• [必須課題]
1) 機関空売りについての文章では、機関投資家のターゲットになるには1日に最低どれだけの売買代金が必要だとしていますか。
2) 機関空売りについての文章にある次の一文を英語に訳してください。「流動性とは、取引のしやすさを示すもので、具体的には売買代金や出来高、板の状況などで示されるものです。」
3) 機関空売りについての文章を、最後の一文の後から引き継いで書き進めてください。

つまり、機関空売りが入った銘柄は、大口の空売りが入ることで一時的に大きく下がるものの、いつかどこかのタイミングで大口の買い戻しが入って大きく反発する傾向があるということです。
機関空売りされる銘柄の特徴
機関空売りされる銘柄の特徴としては、次のような点が挙げられます。
- 流動性が大きい銘柄
- 出来高が急増して下落した銘柄
- 大きく上昇している銘柄
それぞれについて見ていきましょう。
流動性が大きい銘柄
機関空売りされる銘柄はさまざまですが、機関空売りされる銘柄の第一条件としては、取引の流動性が十分に大きい銘柄であることが挙げられます。
流動性とは、取引のしやすさを示すもので、具体的には売買代金や出来高、板の状況などで示されるものです。
特に、売買代金は流動性の目安となり、1日に最低でも1~5億円以上の売買代金がないと、機関投資家のターゲットにはなりづらいと言えます。
機関投資家の空売りを吸収できるほどの流動性がないと、機関空売りを仕掛けても極端なストップ安になってしまい、機関投資家が利益を出せるほどの売りが出せません。

(コレクションから抽出したデータ)
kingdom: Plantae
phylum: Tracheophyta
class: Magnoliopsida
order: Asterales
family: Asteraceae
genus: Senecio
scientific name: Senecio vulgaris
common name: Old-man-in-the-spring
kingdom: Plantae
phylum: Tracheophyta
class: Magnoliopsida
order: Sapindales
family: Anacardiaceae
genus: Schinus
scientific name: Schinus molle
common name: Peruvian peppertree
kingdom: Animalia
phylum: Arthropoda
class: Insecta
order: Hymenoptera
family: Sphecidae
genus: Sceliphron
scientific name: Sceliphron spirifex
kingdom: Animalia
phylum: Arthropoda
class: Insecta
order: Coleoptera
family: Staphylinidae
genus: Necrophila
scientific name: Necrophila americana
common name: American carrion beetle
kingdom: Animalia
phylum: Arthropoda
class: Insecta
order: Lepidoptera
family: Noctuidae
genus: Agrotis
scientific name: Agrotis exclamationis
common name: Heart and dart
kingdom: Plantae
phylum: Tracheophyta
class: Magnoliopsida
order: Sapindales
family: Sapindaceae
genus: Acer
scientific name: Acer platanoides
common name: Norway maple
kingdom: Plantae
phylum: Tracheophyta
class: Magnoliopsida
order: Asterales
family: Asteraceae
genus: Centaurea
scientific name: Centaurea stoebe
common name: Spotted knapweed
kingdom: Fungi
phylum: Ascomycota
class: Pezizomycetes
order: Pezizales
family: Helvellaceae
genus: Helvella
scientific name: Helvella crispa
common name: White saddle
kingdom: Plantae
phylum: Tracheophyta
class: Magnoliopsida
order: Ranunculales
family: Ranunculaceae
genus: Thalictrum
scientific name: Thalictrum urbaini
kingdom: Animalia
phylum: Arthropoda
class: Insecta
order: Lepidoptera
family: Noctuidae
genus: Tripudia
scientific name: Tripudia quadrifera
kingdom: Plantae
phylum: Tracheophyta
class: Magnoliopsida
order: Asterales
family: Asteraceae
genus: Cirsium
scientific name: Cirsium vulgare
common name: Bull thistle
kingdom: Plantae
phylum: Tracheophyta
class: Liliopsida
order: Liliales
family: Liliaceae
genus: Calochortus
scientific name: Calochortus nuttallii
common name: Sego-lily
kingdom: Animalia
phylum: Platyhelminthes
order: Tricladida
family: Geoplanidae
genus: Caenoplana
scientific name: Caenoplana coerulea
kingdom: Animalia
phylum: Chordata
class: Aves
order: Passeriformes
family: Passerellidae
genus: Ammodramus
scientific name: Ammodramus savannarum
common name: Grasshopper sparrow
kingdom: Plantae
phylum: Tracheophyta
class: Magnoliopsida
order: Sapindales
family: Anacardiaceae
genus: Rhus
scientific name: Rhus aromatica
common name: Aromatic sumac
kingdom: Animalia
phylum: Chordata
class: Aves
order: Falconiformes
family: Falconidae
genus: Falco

• [課題の解答]
1) 最低でも1~5億円以上の売買代金が必要だとしています。

2) Liquidity indicates how easy it is to trade, and it is specifically shown by things such as trading value, trading volume, and the state of the order book.

3)
また、機関空売りした銘柄を買い戻す際にも、機関投資家の買いを吸収できるほどの流動性がないと、大口の買い戻しで極端なストップ高になってしまい、機関空売りの利益が減ってしまいます。
出来高が急増して下落した銘柄
機関投資家が機関空売りを仕掛けると、その銘柄は大きな出来高を伴って下落する傾向があります。
実際の例で見ていきましょう。
次のチャートは、VTuberプロダクション「ホロライブ」を運営する【5253】カバーの日足チャートです。
カバーの株価は横ばいから下落トレンドとなっていますが、2024年2月中旬には大きな出来高を伴って売られたことが分かります。
カバーは、「空売りネット」で調べても、機関空売りが出やすい銘柄となっており、2024年5月14日には決算発表を受けて大きな反発となりました。
この反発では、機関空売りの買い戻しも相当数含まれていたものと推測できます。
大きく上昇している銘柄
大きな流動性を伴って大きく上昇している銘柄は、機関投資家にとっても利益を出すチャンスであるため、機関空売りが入ることも多くなります。
次のチャートは、「政府クラウド」参画でも期待されるデータセンター大手【3778】さくらインターネットの日足チャートです。
さくらインターネットは、「政府クラウド」を材料に2023年から大きく上げていましたが、2024年3月初めに暴落となりました。
さくらインターネットの売買代金は毎日100億円を超えており、機関投資家も積極的に機関空売りを仕掛けています。
暴落前のさくらインターネットの機関空売りの状況を「空売りネット」で見てみると、モルガン・スタンレーMUFGが大きく売っていたことが分かります。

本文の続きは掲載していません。